Adde and others are concerned about how the wider Fargo-Moorhead community will react to Friday’s violence.

Already, a newly-placed poster found Monday along 10th Street South advertised the Patriot Front, saying “Reclaim America.”

High up on a wall behind the stage in Broadway Square a similar message was also spray painted.

The Patriot Front is a white nationalist hate group that formed after the deadly “Unite the Right” rally in Charlottesville, Virginia, in 2017, according to the Southern Poverty Law Center, a civil rights nonprofit that tracks hate groups.

In 2022, there were at least three instances of vandalism with the words Patriot Front on businesses and tunnels in the Fargo-Moorhead area.

Terry Hogan, director of diversity, equity and inclusion for the city of Fargo, condemned all forms of hate while he, too, visited the memorial for Wallin on Tuesday.

“Hate is not warranted here in the city of Fargo. We have good law-abiding citizens and they should not be subjected to this stuff,” Hogan said of the Patriot Front signs.

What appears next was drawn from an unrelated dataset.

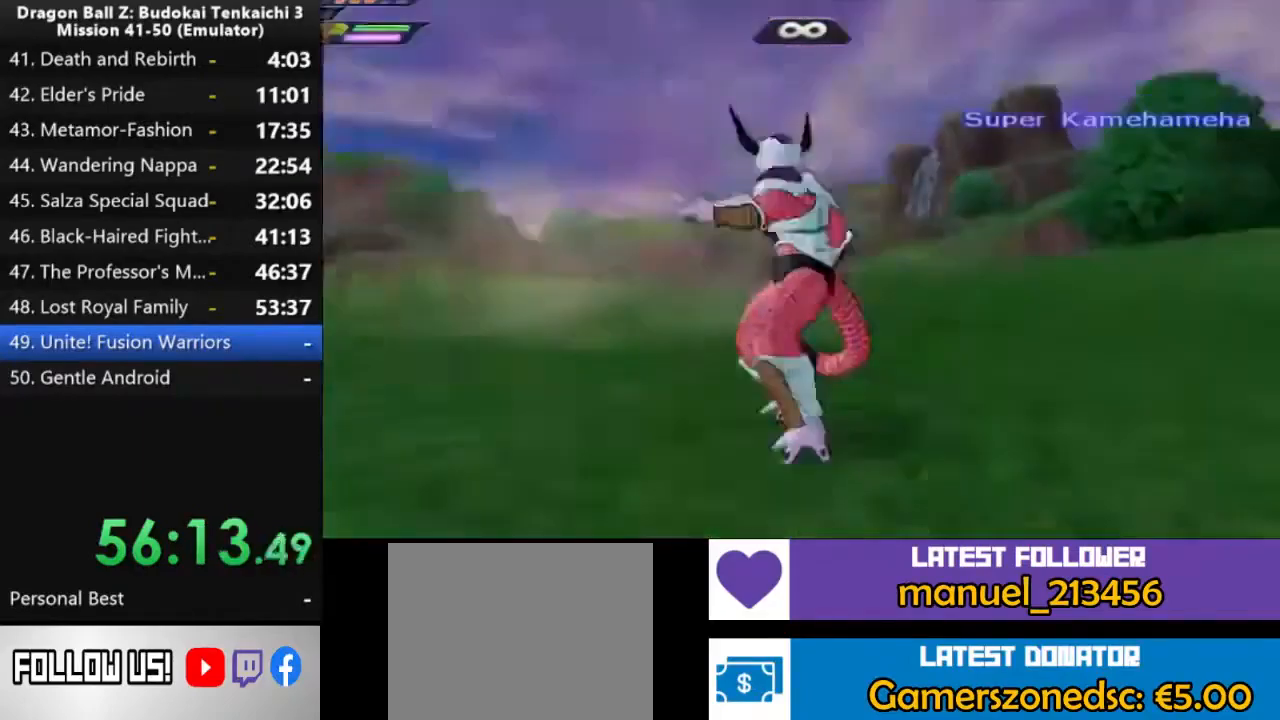
{"dt_ms": 500, "buttons": ["L2"], "left_stick": "center", "right_stick": "center", "events": [[17, "R3", "up"], [50, "L3", "up"], [83, "R3", "down"], [117, "L3", "down"], [167, "R3", "up"], [217, "L3", "up"], [433, "L2", "down"]]}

Ghauri and Adde both questioned whether Barakat was mentally stable.

“I’m not making excuses for this evil person, but at the same time the refugee community goes through a lot of trauma, particularly those who have gone through war. When we arrive we don’t get the proper mental care. And that’s something that needs to be evaluated. When a refugee arrives they go through a health screen. I wish the same health screen would include a mental health screen, too,” Adde said.

Makaran said the only answer now is for the community to come together to help each other heal.

“If one member of our community gets sick, it affects all of us. This person damaged us, but we can come together to help the family who was hurt,” Makaran said.

“The question we should be asking is what can we do for the family now? This is what we should think, all of us: Take care of the family, that is our goal,” Ghauri said.